Well-informed and active residents are necessary partners to combat disease carrying insects in our community. Please use the resources below to learn how to better protect yourself, your family, and your yard from mosquitoes and the diseases they transmit.
- Use an effective repellent, such as DEET, Picaridin or Oil of Lemon Eucalyptus. Follow label directions.
- Make sure door and window screens are intact. This prevents mosquitoes from entering your home.
- Be aware that Arlington mosquitoes tend to be most active during dawn and dusk — and during the day as well.
- Wear long sleeves and pants when outdoors. And don’t forget the socks!
- Drain all sources of standing water to prevent mosquitoes from breeding:
- Eliminate standing water on tarps and flat roofs.
- Make sure that garbage can lids are placed securely on garbage cans.
- If the lid or cart is damaged and collecting water, request a cart repair by contacting 703-228-6570 or filling out the online “Report a Problem” form.
- Clean out birdbaths and wading pools once a week.Turn over or remove containers in yards where rainwater collects, such as old tires, potted plant trays, boats, buckets and toys.
- Clean roof gutters and downspout screens regularly, and empty water from corrugated downspout extenders.
Read the Mosquito Reference Guide for more information about mosquitoes.
Use our informational poster, Is Your Home a Mosquito Paradise?, to help you remember ways to protect yourself and your family.
Mosquitoes require a minimum of five days and an aquatic environment to mature from egg to adult. Stormwater facilities are typically designed to drain within 72 hours and therefore do not provide an adequate breeding environment for mosquitoes.
Like any infrastructure, proper maintenance is required to ensure that the system functions as designed. The County has a maintenance contractor that inspects and maintains stormwater facilities on a monthly basis.
Parks, Schools and County Property
Arlingtonians love their parks — but parks can also be attractive to mosquitoes. Department of Parks and Recreation (DPR) staff members take steps to get rid of standing water in playgrounds and other areas. Some mosquitoes, however, prefer man-made water containers for breeding — like toys.
- Abandoned toys in playgrounds are breeding grounds for mosquitoes.
- Community members are asked not to leave toys in public parks and playgrounds.
- As part of the maintenance efforts, DPR staff will empty abandoned toys of standing water. Broken or damaged toys will be removed.
Staff at Arlington Public Schools sites and other County property will include removal of standing water sources as part of their routine maintenance efforts.

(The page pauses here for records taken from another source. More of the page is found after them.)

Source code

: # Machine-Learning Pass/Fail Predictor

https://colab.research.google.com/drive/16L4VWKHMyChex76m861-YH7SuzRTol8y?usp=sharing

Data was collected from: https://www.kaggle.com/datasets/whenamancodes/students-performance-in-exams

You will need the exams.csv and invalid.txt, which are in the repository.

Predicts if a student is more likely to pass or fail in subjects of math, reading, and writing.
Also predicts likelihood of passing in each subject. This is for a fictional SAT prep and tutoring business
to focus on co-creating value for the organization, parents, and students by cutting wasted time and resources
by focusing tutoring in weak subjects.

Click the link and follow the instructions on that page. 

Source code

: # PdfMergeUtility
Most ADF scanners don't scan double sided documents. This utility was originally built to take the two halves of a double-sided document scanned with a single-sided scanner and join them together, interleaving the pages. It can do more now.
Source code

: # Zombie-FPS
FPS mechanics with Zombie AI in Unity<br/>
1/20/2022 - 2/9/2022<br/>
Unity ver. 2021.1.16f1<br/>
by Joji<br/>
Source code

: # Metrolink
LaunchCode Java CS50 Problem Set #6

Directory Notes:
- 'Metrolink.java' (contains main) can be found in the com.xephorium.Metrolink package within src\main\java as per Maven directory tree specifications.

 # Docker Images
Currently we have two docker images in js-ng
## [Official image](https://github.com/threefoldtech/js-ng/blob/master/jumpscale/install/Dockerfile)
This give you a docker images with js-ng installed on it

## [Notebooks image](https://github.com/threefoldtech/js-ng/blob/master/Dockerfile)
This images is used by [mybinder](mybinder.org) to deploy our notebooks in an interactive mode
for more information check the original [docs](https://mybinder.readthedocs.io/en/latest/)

Rain barrels could be a source of mosquitoes if not property maintained. Through a County-sponsored program, rain barrels are distributed with a screen for the top to prevent mosquitoes from getting in. If you think some mosquitoes might be able to get in your barrel, we also recommend the use of mosquito dunks to kill any larvae in the barrel.
What are mosquito dunks? A natural insecticide (in disc form), which kills mosquito larvae. It is harmless to birds, fish, wildlife, and pets. Simply place a dunk in any standing water to control larvae for up to 30 days. They are available at hardware stores, some pet stores and online.
Zika Virus is most commonly spread through mosquito bites. Arlington County’s Zika response is based on guidance from the Virginia Department of Health and the Centers for Disease Control and Prevention. Because Zika is a relatively new public health concern, Arlington is prepared to be flexible and to adapt our response as we learn more about the virus.
Please read more on our Zika Virus page about the virus and how you can help prevent Zika in our community.
West Nile Virus
Facts About West Nile Virus
- West Nile Virus (WNV) is spread by the bite of an infected mosquito. West Nile can be found in Virginia and throughout the region.
- Mosquitoes become infected when they feed on infected birds.
- Infected mosquitoes can then spread WNV to humans and other animals when they bite.
- The best way to prevent WNV is to prevent mosquito bites.
West Nile Virus Illness
WNV causes no illness in most people, mild illness in some people, but serious illness in a few:
- About 80% of people who are infected with WNV will not show any symptoms at all.
- Up to 20% of the people who become infected have symptoms such as fever, headache, and body aches, nausea, vomiting. Symptoms can last for as short as a few days to several weeks.
- About one in 150 people (<1%) infected with WNV develop severe illness with high fever, headache, neck stiffness, stupor, disorientation, coma, tremors, convulsions, muscle weakness, vision loss, numbness and paralysis. These symptoms may last several weeks, neurological effects may be permanent, and death may occur.
- People over age 50 are at greatest risk of serious illness, such as encephalitis (inflammation of the brain) or meningitis (inflammation of the lining of the brain and spinal cord).
- Supportive treatment is available for serious cases.